For different reasons, Bangor and Brewer have been on similar tracks, examining their options for privatization. Both communities are learning that the simple concept of contracting out municipal services often is complicated in execution, and the savings sometimes are elusive.
While Bangor’s interests are far-ranging, covering the whole of city government in the report of a special commission empaneled by the City Council, Brewer is focused on a single objective: finding a private operator for its sewage-treatment facility, the first time the city has attempted to privatize an entire department.
Brewer’s goal is to save money on the operating costs of the plant in order to lower the rates for users. As the council realized when it discussed the process with a consultant early in December, non-monetary considerations are as important as cash: competence, delivery of services and accountability to the public.
During Brewer’s deliberations, one councilor was concerned that the city might relinquish too much authority to a private entity. Not so, said the city’s consultant, who pointed out that Brewer, as holder of state and federal permits, would continue to be responsible for monitoring and compliance with environmental laws, and for adherence to agreements between the municipality and Eastern Fine Paper Co.
Similarly, in recommending that Bangor evaluate contract management of its expanded sewage-treatment plant after two or three years of experience with the new facility, the privatization commission urged that the process recognize “that the City will remain liable for any waste-water discharge permit violations and that the City’s significant investment in its plant must be protected.”
Neither community can unburden itself of its legal obligations through privatization. Beyond that, each city bargains away only as much authority as it chooses.

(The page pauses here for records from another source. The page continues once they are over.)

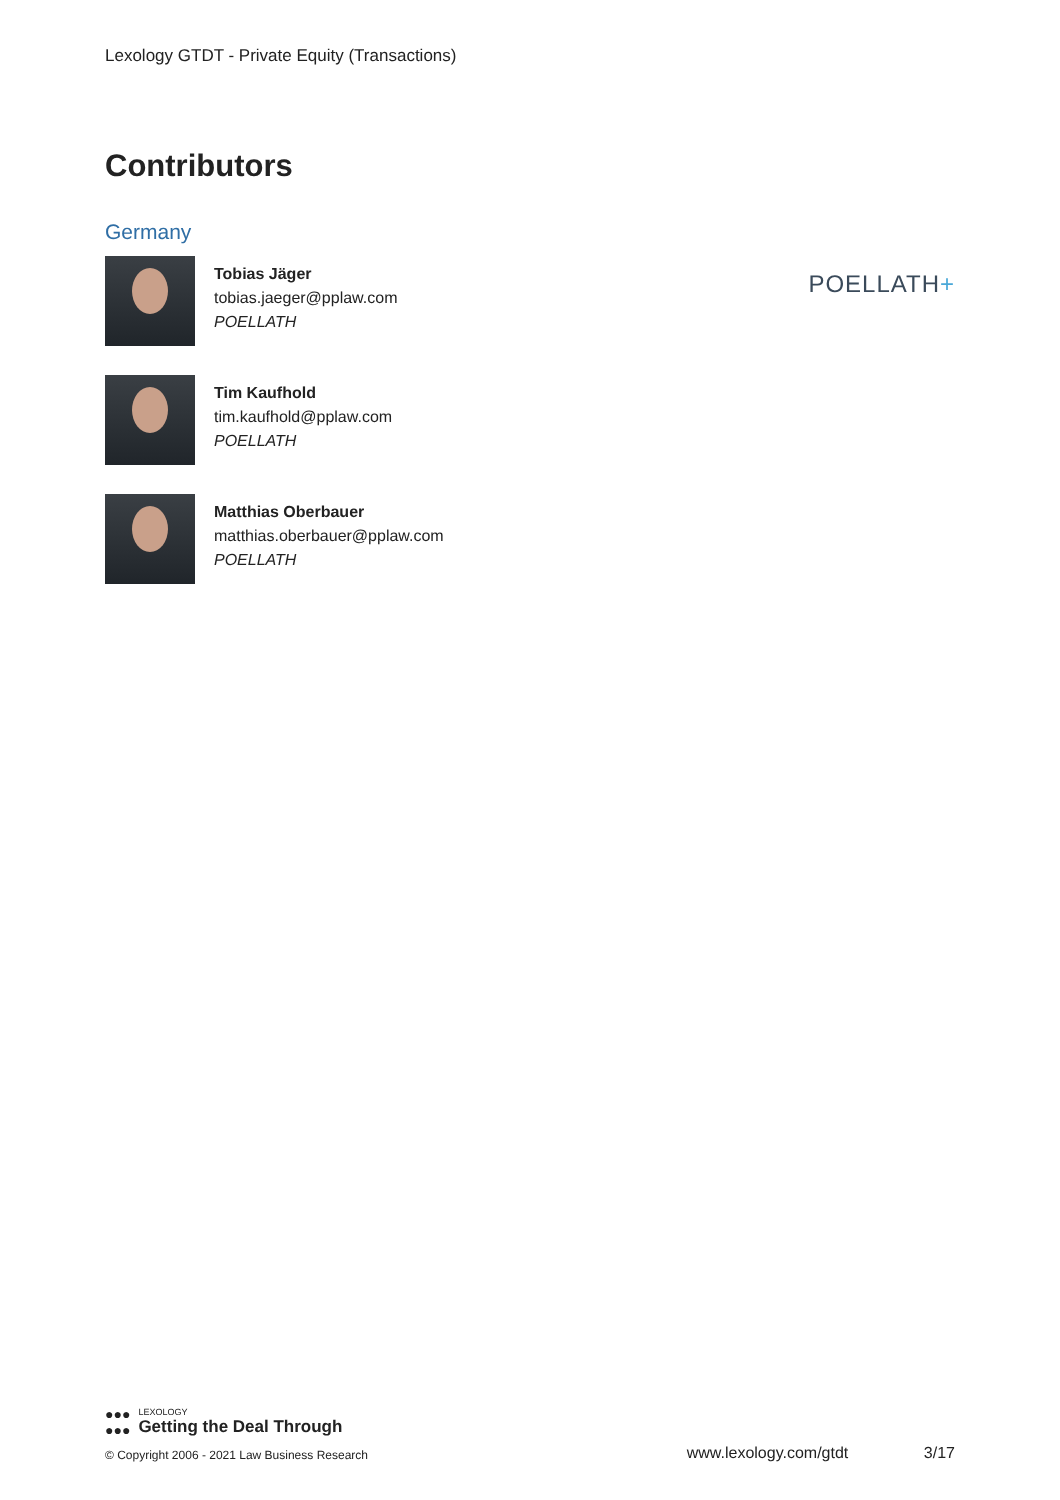Lexology GTDT - Private Equity (Transactions)
Contributors
Germany
Tobias Jäger
tobias.jaeger@pplaw.com
POELLATH
Tim Kaufhold
tim.kaufhold@pplaw.com
POELLATH
Matthias Oberbauer
matthias.oberbauer@pplaw.com
POELLATH
POELLATH+
●●●
●●●
LEXOLOGY
Getting the Deal Through
© Copyright 2006 - 2021 Law Business Research www.lexology.com/gtdt 3/17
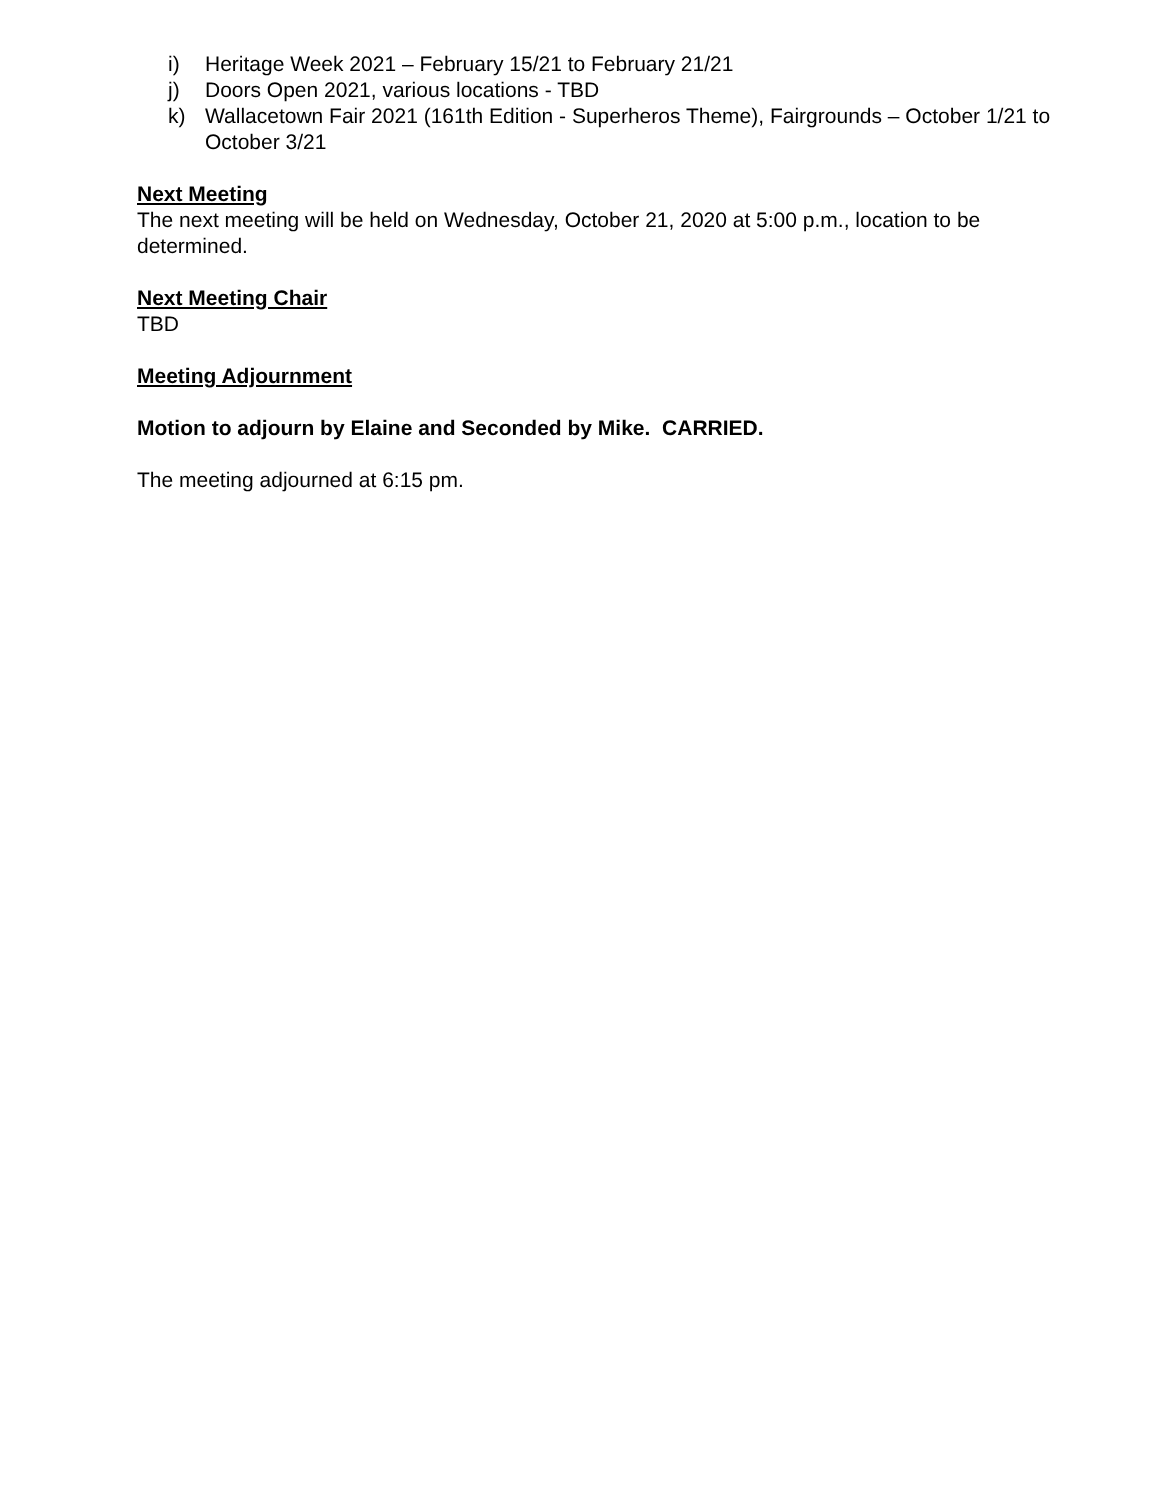i) Heritage Week 2021 – February 15/21 to February 21/21
j) Doors Open 2021, various locations - TBD
k) Wallacetown Fair 2021 (161th Edition - Superheros Theme), Fairgrounds – October 1/21 to October 3/21
Next Meeting
The next meeting will be held on Wednesday, October 21, 2020 at 5:00 p.m., location to be determined.
Next Meeting Chair
TBD
Meeting Adjournment
Motion to adjourn by Elaine and Seconded by Mike. CARRIED.
The meeting adjourned at 6:15 pm.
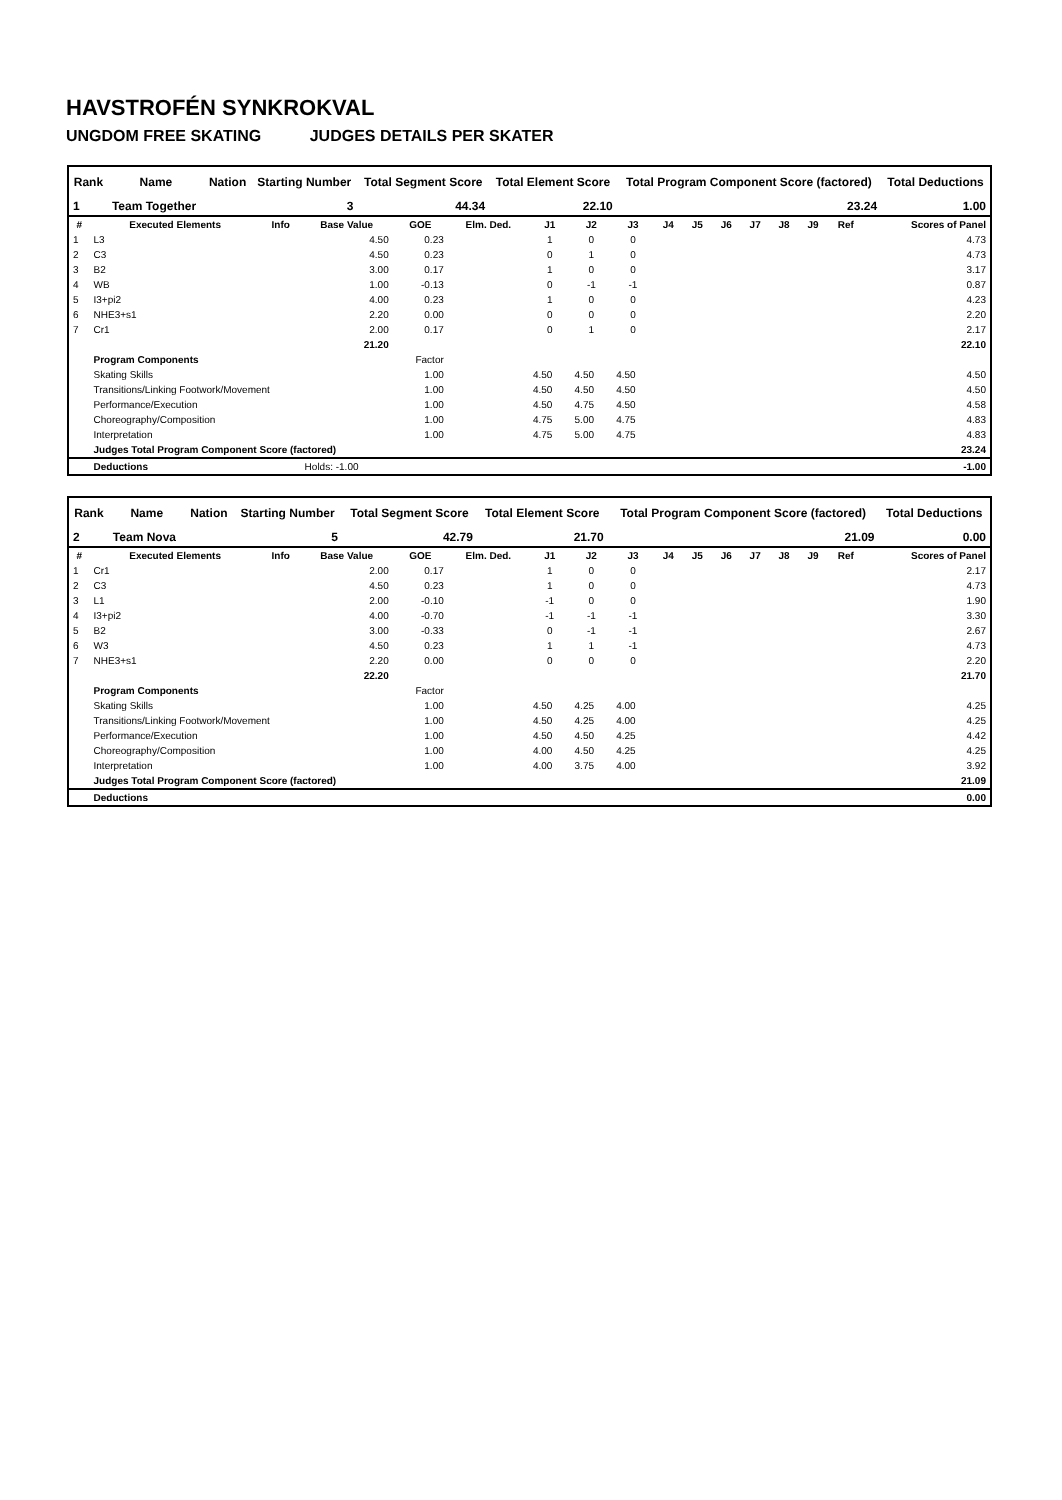HAVSTROFÉN SYNKROKVAL
UNGDOM FREE SKATING JUDGES DETAILS PER SKATER
| Rank | Name | Nation | Starting Number | Total Segment Score | Total Element Score | Total Program Component Score (factored) | Total Deductions |
| --- | --- | --- | --- | --- | --- | --- | --- |
| 1 | Team Together | | 3 | 44.34 | 22.10 | 23.24 | 1.00 |
| # | Executed Elements | Info | Base Value | GOE | Elm. Ded. | J1 | J2 | J3 | J4 | J5 | J6 | J7 | J8 | J9 | Ref | Scores of Panel |
| --- | --- | --- | --- | --- | --- | --- | --- | --- | --- | --- | --- | --- | --- | --- | --- | --- |
| 1 | L3 | | 4.50 | 0.23 | | 1 | 0 | 0 | | | | | | | | 4.73 |
| 2 | C3 | | 4.50 | 0.23 | | 0 | 1 | 0 | | | | | | | | 4.73 |
| 3 | B2 | | 3.00 | 0.17 | | 1 | 0 | 0 | | | | | | | | 3.17 |
| 4 | WB | | 1.00 | -0.13 | | 0 | -1 | -1 | | | | | | | | 0.87 |
| 5 | I3+pi2 | | 4.00 | 0.23 | | 1 | 0 | 0 | | | | | | | | 4.23 |
| 6 | NHE3+s1 | | 2.20 | 0.00 | | 0 | 0 | 0 | | | | | | | | 2.20 |
| 7 | Cr1 | | 2.00 | 0.17 | | 0 | 1 | 0 | | | | | | | | 2.17 |
| | | | 21.20 | | | | | | | | | | | | | 22.10 |
| | Program Components | | | Factor | | | | | | | | | | | | |
| | Skating Skills | | | 1.00 | | 4.50 | 4.50 | 4.50 | | | | | | | | 4.50 |
| | Transitions/Linking Footwork/Movement | | | 1.00 | | 4.50 | 4.50 | 4.50 | | | | | | | | 4.50 |
| | Performance/Execution | | | 1.00 | | 4.50 | 4.75 | 4.50 | | | | | | | | 4.58 |
| | Choreography/Composition | | | 1.00 | | 4.75 | 5.00 | 4.75 | | | | | | | | 4.83 |
| | Interpretation | | | 1.00 | | 4.75 | 5.00 | 4.75 | | | | | | | | 4.83 |
| | Judges Total Program Component Score (factored) | | | | | | | | | | | | | | | 23.24 |
| | Deductions | | Holds: -1.00 | | | | | | | | | | | | | -1.00 |
| Rank | Name | Nation | Starting Number | Total Segment Score | Total Element Score | Total Program Component Score (factored) | Total Deductions |
| --- | --- | --- | --- | --- | --- | --- | --- |
| 2 | Team Nova | | 5 | 42.79 | 21.70 | 21.09 | 0.00 |
| # | Executed Elements | Info | Base Value | GOE | Elm. Ded. | J1 | J2 | J3 | J4 | J5 | J6 | J7 | J8 | J9 | Ref | Scores of Panel |
| --- | --- | --- | --- | --- | --- | --- | --- | --- | --- | --- | --- | --- | --- | --- | --- | --- |
| 1 | Cr1 | | 2.00 | 0.17 | | 1 | 0 | 0 | | | | | | | | 2.17 |
| 2 | C3 | | 4.50 | 0.23 | | 1 | 0 | 0 | | | | | | | | 4.73 |
| 3 | L1 | | 2.00 | -0.10 | | -1 | 0 | 0 | | | | | | | | 1.90 |
| 4 | I3+pi2 | | 4.00 | -0.70 | | -1 | -1 | -1 | | | | | | | | 3.30 |
| 5 | B2 | | 3.00 | -0.33 | | 0 | -1 | -1 | | | | | | | | 2.67 |
| 6 | W3 | | 4.50 | 0.23 | | 1 | 1 | -1 | | | | | | | | 4.73 |
| 7 | NHE3+s1 | | 2.20 | 0.00 | | 0 | 0 | 0 | | | | | | | | 2.20 |
| | | | 22.20 | | | | | | | | | | | | | 21.70 |
| | Program Components | | | Factor | | | | | | | | | | | | |
| | Skating Skills | | | 1.00 | | 4.50 | 4.25 | 4.00 | | | | | | | | 4.25 |
| | Transitions/Linking Footwork/Movement | | | 1.00 | | 4.50 | 4.25 | 4.00 | | | | | | | | 4.25 |
| | Performance/Execution | | | 1.00 | | 4.50 | 4.50 | 4.25 | | | | | | | | 4.42 |
| | Choreography/Composition | | | 1.00 | | 4.00 | 4.50 | 4.25 | | | | | | | | 4.25 |
| | Interpretation | | | 1.00 | | 4.00 | 3.75 | 4.00 | | | | | | | | 3.92 |
| | Judges Total Program Component Score (factored) | | | | | | | | | | | | | | | 21.09 |
| | Deductions | | | | | | | | | | | | | | | 0.00 |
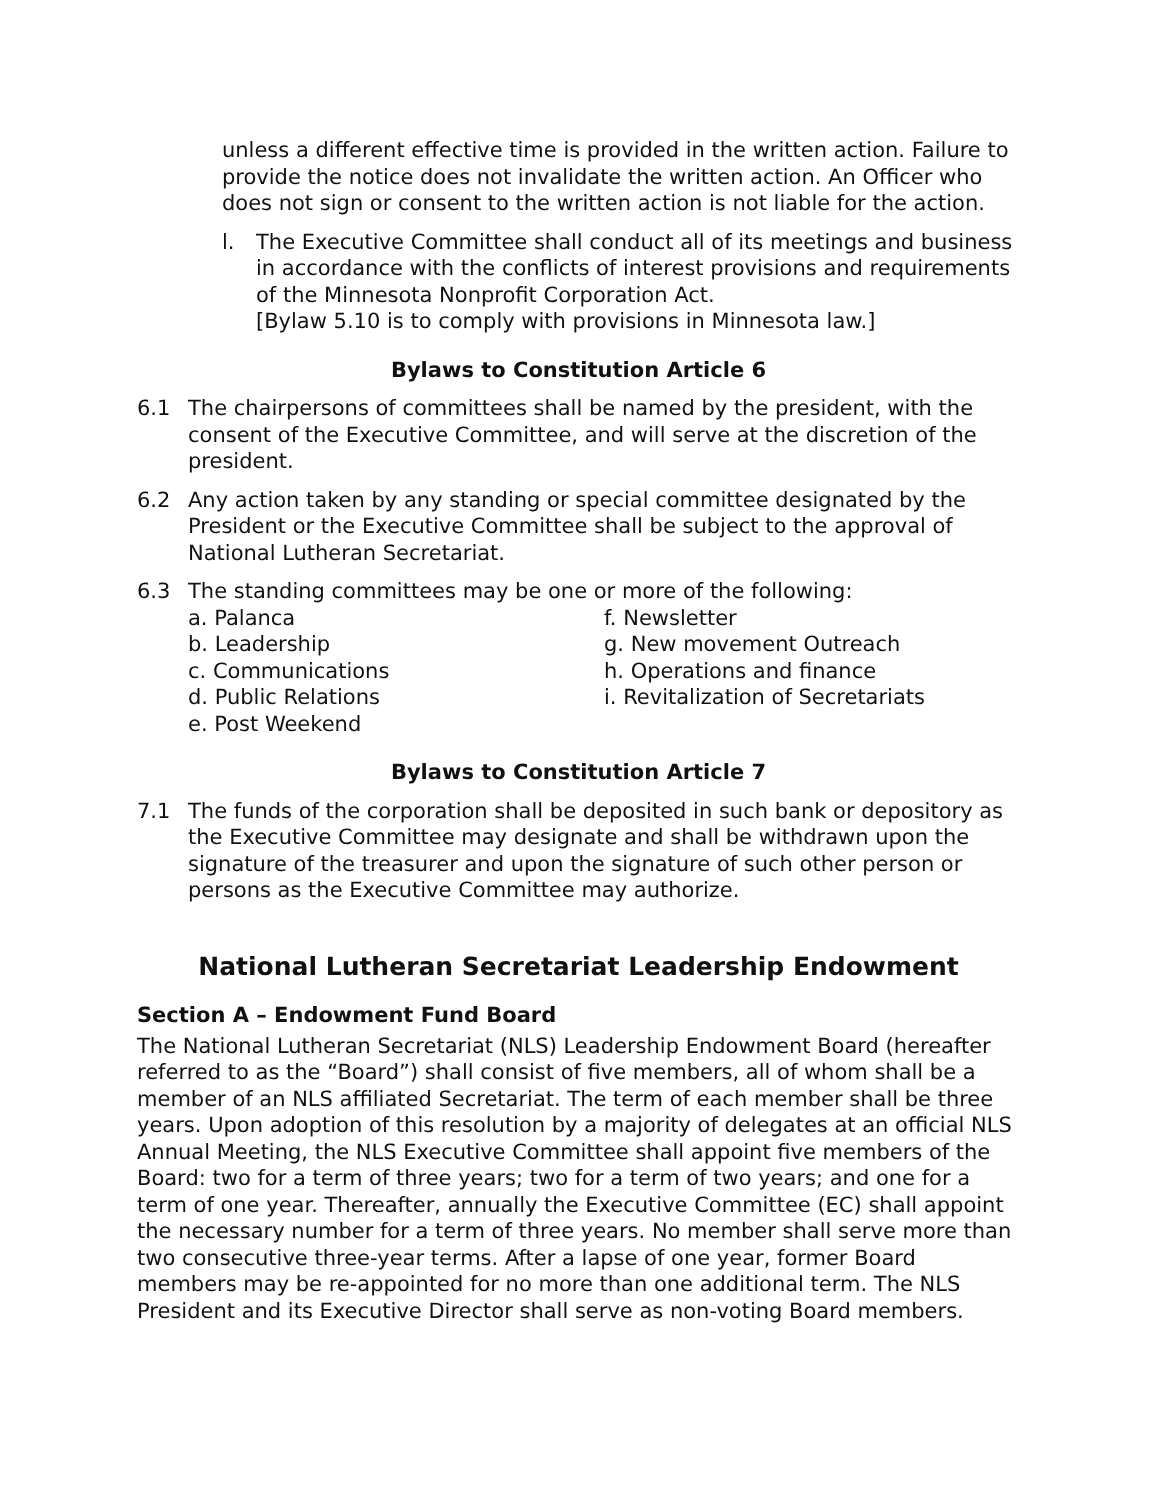unless a different effective time is provided in the written action. Failure to provide the notice does not invalidate the written action. An Officer who does not sign or consent to the written action is not liable for the action.
l. The Executive Committee shall conduct all of its meetings and business in accordance with the conflicts of interest provisions and requirements of the Minnesota Nonprofit Corporation Act.
[Bylaw 5.10 is to comply with provisions in Minnesota law.]
Bylaws to Constitution Article 6
6.1 The chairpersons of committees shall be named by the president, with the consent of the Executive Committee, and will serve at the discretion of the president.
6.2 Any action taken by any standing or special committee designated by the President or the Executive Committee shall be subject to the approval of National Lutheran Secretariat.
6.3 The standing committees may be one or more of the following:
a. Palanca
b. Leadership
c. Communications
d. Public Relations
e. Post Weekend
f. Newsletter
g. New movement Outreach
h. Operations and finance
i. Revitalization of Secretariats
Bylaws to Constitution Article 7
7.1 The funds of the corporation shall be deposited in such bank or depository as the Executive Committee may designate and shall be withdrawn upon the signature of the treasurer and upon the signature of such other person or persons as the Executive Committee may authorize.
National Lutheran Secretariat Leadership Endowment
Section A – Endowment Fund Board
The National Lutheran Secretariat (NLS) Leadership Endowment Board (hereafter referred to as the “Board”) shall consist of five members, all of whom shall be a member of an NLS affiliated Secretariat. The term of each member shall be three years. Upon adoption of this resolution by a majority of delegates at an official NLS Annual Meeting, the NLS Executive Committee shall appoint five members of the Board: two for a term of three years; two for a term of two years; and one for a term of one year. Thereafter, annually the Executive Committee (EC) shall appoint the necessary number for a term of three years. No member shall serve more than two consecutive three-year terms. After a lapse of one year, former Board members may be re-appointed for no more than one additional term. The NLS President and its Executive Director shall serve as non-voting Board members.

Brewer City Manager Harold Parks remarked last month on the complexity of privatization. It also incurs costs. When the council studies management alternatives for Bangor’s treatment plant, the commission urged that the financial analysis include the cost of a full-time contract compliance officer — potentially a busy position that could have oversight of a range of what are now strictly municipal services, including garbage collection and management and maintenance of city-owned housing.
The fact that the privatization process is more complicated and demanding than expected should not deter either community from signing a management contract, when that makes economic sense and vital municipal interests will be protected.
The dialogue over contracting out city services is doing what it should do: help Bangor and Brewer identify potential problems and avoid mistakes. Privatization of municipal services makes good sense in some instances, but in all cases, it must be done right.